**How to complete this task:** Lines from the one containing "slide_number [103, 1076, 441, 1125]" through the last line of the data are to be repeated word for word, both ends included.

Top of Data records

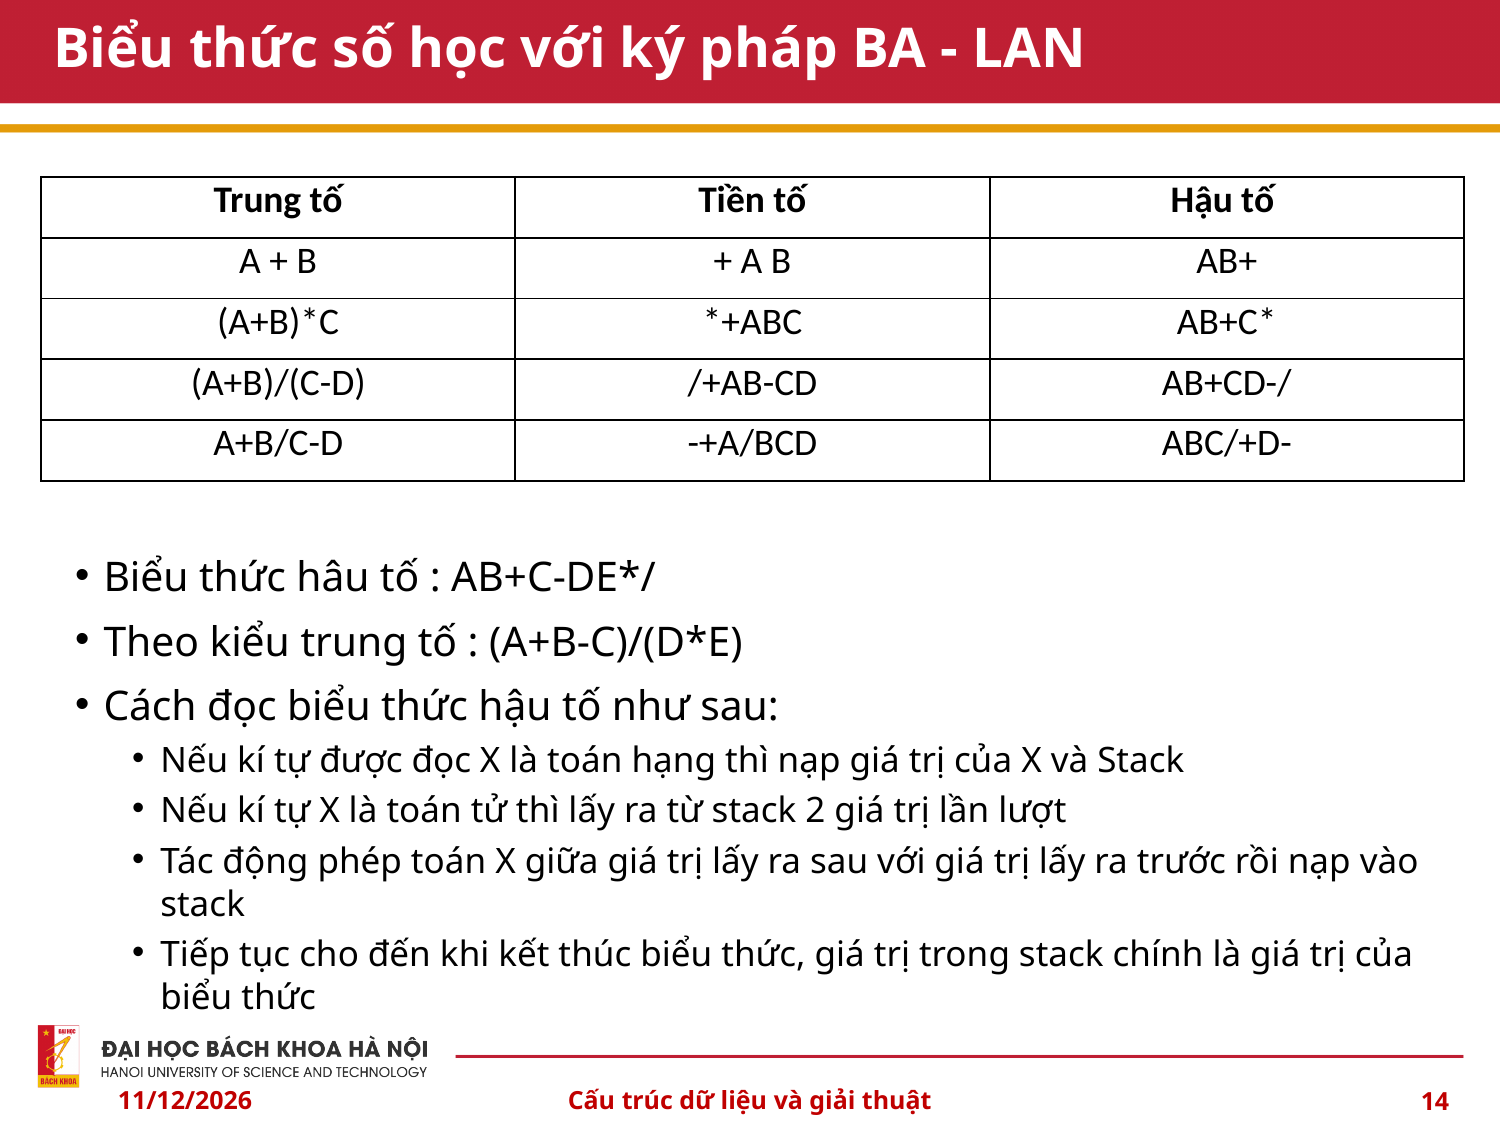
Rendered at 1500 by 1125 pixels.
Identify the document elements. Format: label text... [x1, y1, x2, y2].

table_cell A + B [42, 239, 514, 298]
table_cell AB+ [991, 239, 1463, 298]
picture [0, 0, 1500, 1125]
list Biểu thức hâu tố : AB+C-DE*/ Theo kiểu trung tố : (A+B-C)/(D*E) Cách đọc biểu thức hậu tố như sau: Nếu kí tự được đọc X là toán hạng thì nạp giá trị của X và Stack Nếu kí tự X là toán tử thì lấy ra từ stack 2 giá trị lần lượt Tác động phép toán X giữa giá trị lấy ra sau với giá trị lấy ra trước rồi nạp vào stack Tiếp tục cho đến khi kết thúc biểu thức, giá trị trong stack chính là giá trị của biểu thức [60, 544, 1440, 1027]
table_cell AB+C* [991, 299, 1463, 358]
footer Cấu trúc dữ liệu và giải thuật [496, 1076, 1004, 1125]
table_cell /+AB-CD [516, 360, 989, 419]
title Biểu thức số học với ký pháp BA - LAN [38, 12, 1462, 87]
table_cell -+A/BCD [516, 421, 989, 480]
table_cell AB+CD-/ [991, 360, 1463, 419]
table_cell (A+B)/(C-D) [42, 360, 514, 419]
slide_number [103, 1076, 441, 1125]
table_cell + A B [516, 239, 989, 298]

Bottom of Data records

**Output for this task:**
slide_number [103, 1076, 441, 1125]
table_cell + A B [516, 239, 989, 298]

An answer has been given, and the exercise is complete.